Jeff Zrebiec of The Athletic noted that this problem played out in real-time on Sunday against the Lions.

He wrote:

The Lions had no answers for the Ravens’ third-down blitzes in the first half Sunday, but their offensive fortunes changed when they went to a quick game and started getting their backs and receivers the ball and taking advantage of Baltimore’s tackling issues.

Harbaugh Vows to Improve Tackling

When asked about the missed tackles on Monday, Harbaugh agreed that it was a concern, but acknowledged the Ravens’ limitations in addressing it so far this season.

“You’ve got to put the pads on as much as possible,” he said, adding that injuries and travel timing have prevented the Ravens from practicing in full equipment this season.

After all, the only way to get better at tackling is to, well, tackle. But with more than a dozen players on injured reserve, the Ravens cannot risk any additional injuries, so fully padded, full-contact tackling is out of the question. Instead, the team has to work with drills and equipment that prevent player-to-player contact, such as tackling donuts that have become commonplace in recent years.
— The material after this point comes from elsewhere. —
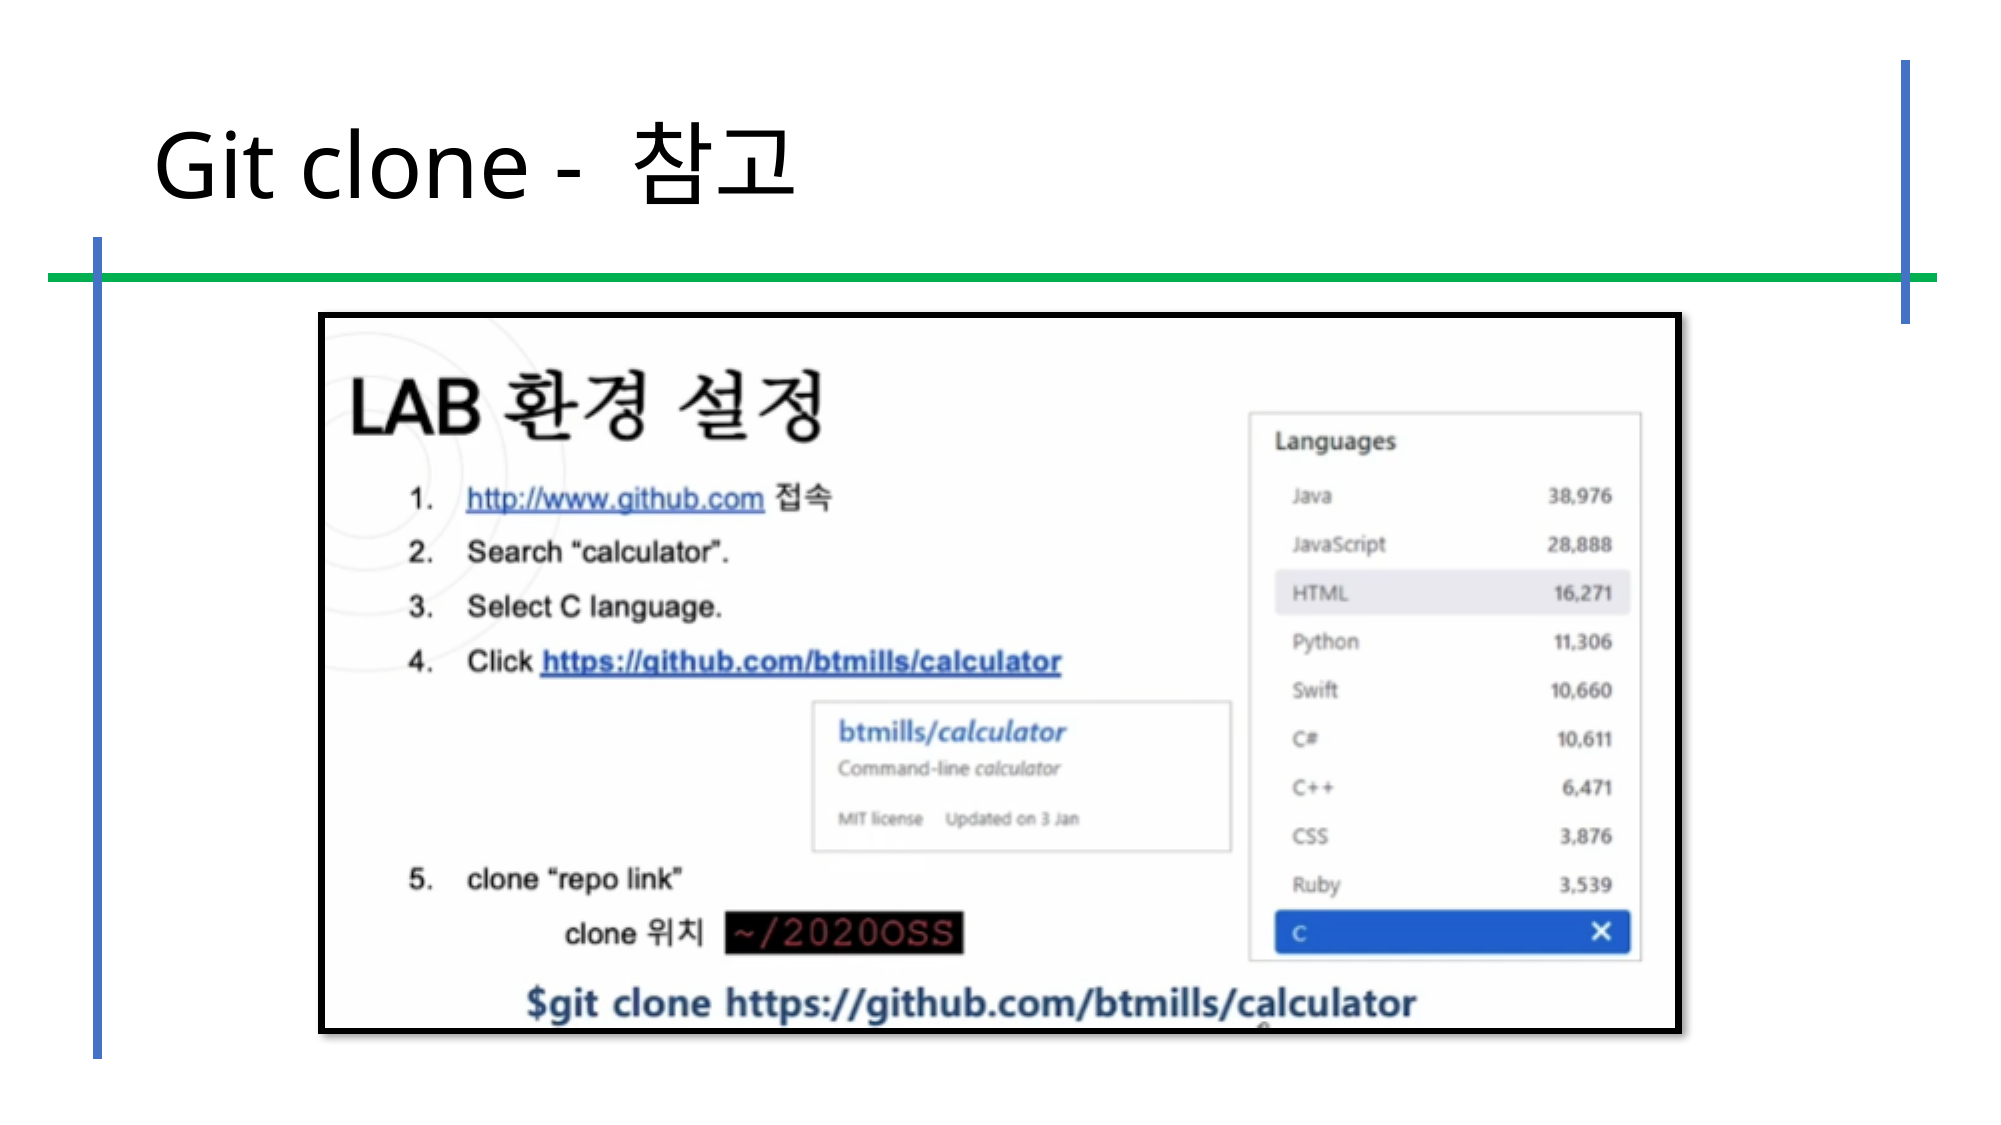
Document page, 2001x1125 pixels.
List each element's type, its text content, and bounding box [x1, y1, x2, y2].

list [324, 318, 1676, 1028]
title Git clone - 참고 [137, 59, 1863, 273]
“All the drills are fine,” said Harbaugh, “Roll those donuts out there all you want, but that’s not going to make anybody a great tackler. We can all go tackle a donut.”

Despite all the talk about missed tackles, the Ravens’ defense still put in a solid performance against the Lions, holding them to 17 points, 285 total yards and just 4.8 yards per play. The Lions are by no means a top-tier NFL offense, but it’s an encouraging result after giving up more than 30 points in back-to-back games to start the season.

Still, Harbaugh knows that missed tackles can make all the difference in close games, and all three of the Ravens’ 2021 contests have been determined by one possession. If the team truly has Super Bowl aspirations this season, they’ll need to improve their ability to take down opposing ball carriers.

“We’ve just gotta get a lot better at it and we’re all very determined to get it done,” Harbaugh concluded.